= Jazmin Hiaya =

Jazmín Hiaya (late 10th century to 1030s) (Arabic: جازمين حيية) was the only Arab military governor of the Taifa of Talavera de la Reina.

Jazmín was probably born to an Almohad tribe in Northern Africa. He was the military governor and king of the Taifa of Talavera de la Reina, in Castilla-La Mancha, Spain in the early 11th century.
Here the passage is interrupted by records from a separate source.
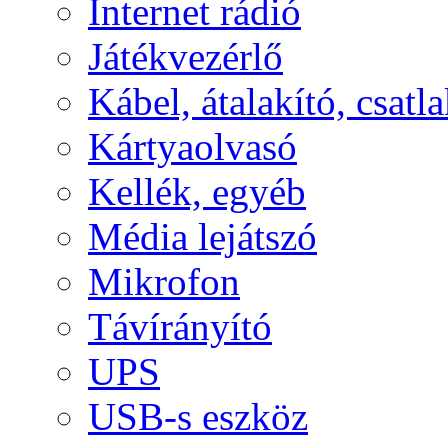
Internet rádió
Játékvezérlő
Kábel, átalakító, csatl
Kártyaolvasó
Kellék, egyéb
Média lejátszó
Mikrofon
Távírányító
UPS
USB-s eszköz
According to legend, when he was a young boy, he had been promised that he would marry Princess Aixa Galiana, niece of Yahya al-Qadir, who was the last king of Toledo before the conquest of Alfonso VI. Aixa Galiana was captured by Christians and taken to Ávila, where she would be christened and married to the young Nalvillos Blázquez from the lineage of Davila's of then emerge D. Álvaro de Luna. In a business visit, in which he was to deliver the price of land to the family of Blázquez, Jazmín saw his former fiancée, and they both fell in love with each other. Taking advantage of the absence of Blázquez who was in Villar del Pedroso, they fled back to Talavera de la Reina.

When Blázquez returned to Avila and discovered the betrayal, he gathered three hundred squires and headed to Talavera. According to several sources, Jazmin Hiaya was betrayed by Aixa. And according to others, Blázquez besieged the city, arrested Jazmín and Axia, and executed them on the spot.